Gold prices remained range-bound on Friday, hovering near $4,640–$4,650 during Asian trading as conflicting macroeconomic and geopolitical signals deterred traders from making bold moves. The precious metal’s inability to break out reflects a market grappling with sticky inflation, elevated oil prices, and uncertainty over Federal Reserve policy, all while geopolitical risks in the Gulf persist.
On the supportive side, geopolitical tensions continue to underpin gold’s safe-haven appeal. President Trump’s decision to sustain the Iranian port blockade, aimed at pressuring Tehran over its nuclear program, has dashed hopes for a quick de-escalation in the Gulf. Reports that the U.S. president would be briefed on possible additional strikes on Iran further reinforced the view that tensions are unlikely to ease soon, keeping gold bulls active.
Adding to the bullish case was the Federal Reserve’s latest policy meeting, which ended with an 8-4 vote to hold interest rates steady. That level of dissent—the highest in more than three decades—signaled that the current hawkish stance may not persist for long. Markets interpreted the split as a precursor to potential rate cuts, which would be positive for non-yielding bullion.

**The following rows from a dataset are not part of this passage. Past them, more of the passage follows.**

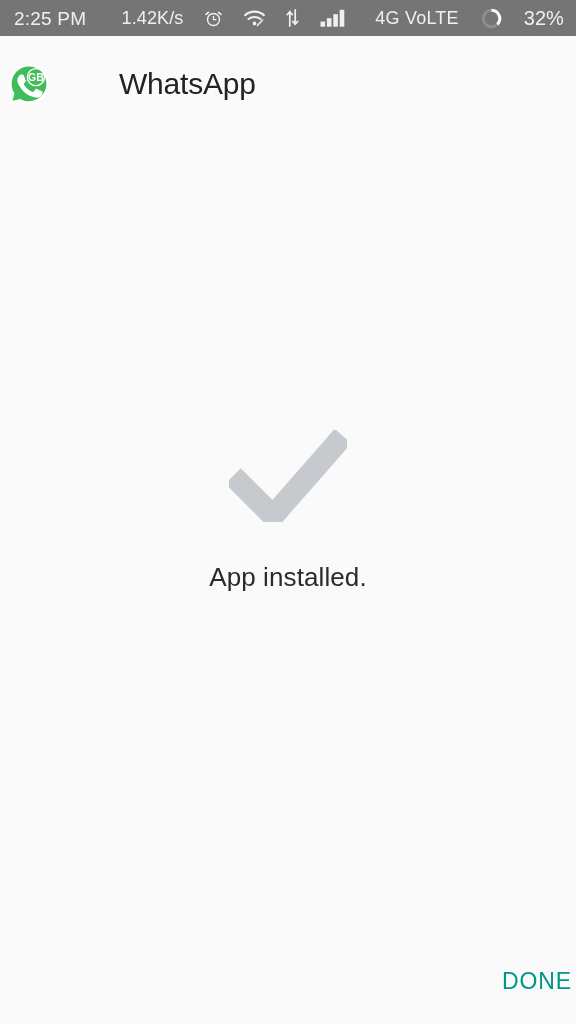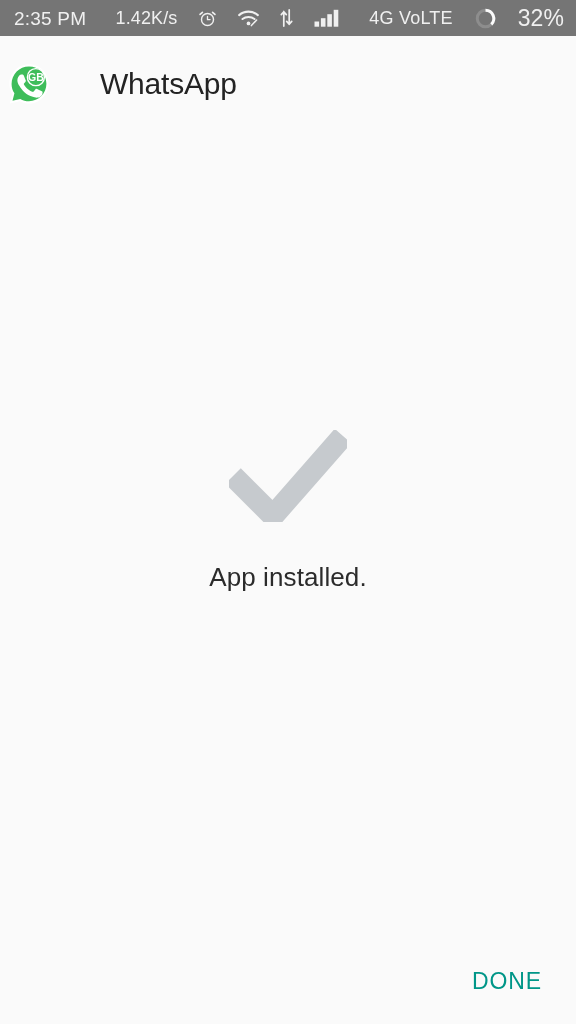--- a/index.html
+++ b/index.html
@@ -146,7 +146,7 @@
 
 <div id="status-bar">
 
-  <span class="sb-time">2:35 PM</span>
+  <span class="sb-time">2:25 PM</span>
 
   <div class="sb-right">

However, these supportive factors were offset by headwinds. The same Gulf tensions that boost gold’s haven appeal also strengthened the U.S. dollar, as the greenback’s role as a reserve currency attracted safe-haven flows. A stronger dollar makes gold more expensive for holders of other currencies, capping its upside.
Economic data added to the confusion. The Personal Consumption Expenditures (PCE) price index rose 0.7% month-on-month in March and 3.5% year-on-year, accelerating from February’s 2.8% annual gain. This sticky inflation suggests the Fed may need to keep rates higher for longer, which typically pressures gold. Yet at the same time, the U.S. economy expanded at an annualized 2% rate in the first quarter of 2026, slowing from the previous quarter’s 0.5% contraction?—?a mixed picture that left traders uncertain about the growth outlook.

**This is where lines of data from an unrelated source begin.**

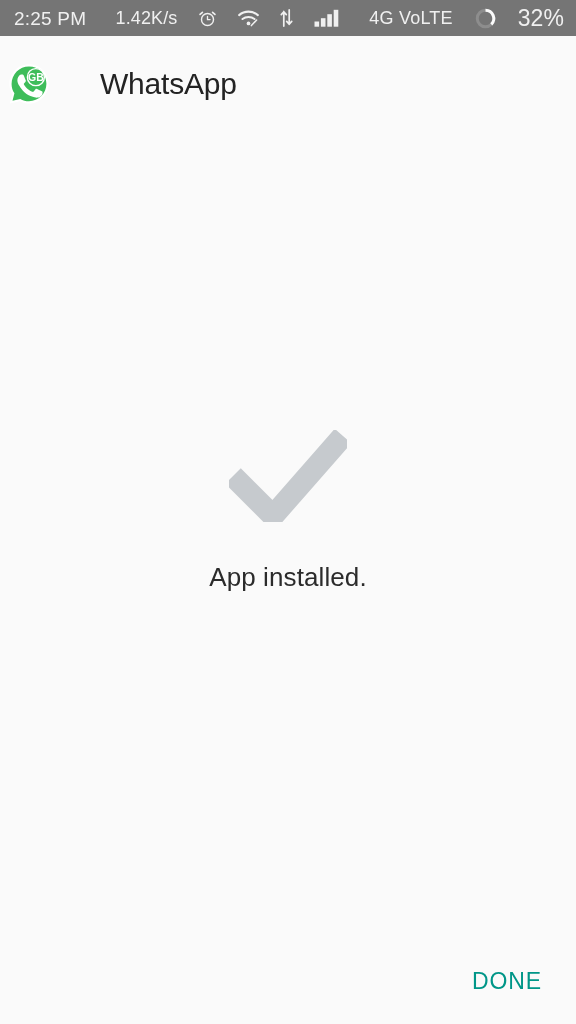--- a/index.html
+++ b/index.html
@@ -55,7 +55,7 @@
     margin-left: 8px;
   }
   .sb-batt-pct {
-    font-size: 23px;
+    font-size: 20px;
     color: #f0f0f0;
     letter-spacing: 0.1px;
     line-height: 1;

“These mixed signals are making it hard for gold traders to take definitive positions during trading, and that is contributing to the tight range-bound trading being observed as the week ended,” the release noted. Market participants, including Rocks & Stocks and its audience, are closely monitoring these fundamentals for clues on where bullion may head next.
For now, gold remains caught between geopolitical risks that support prices and a macroeconomic environment that offers no clear direction. Until either inflation trends shift decisively or the Fed signals a clearer policy path, the metal may continue to trade in a narrow range.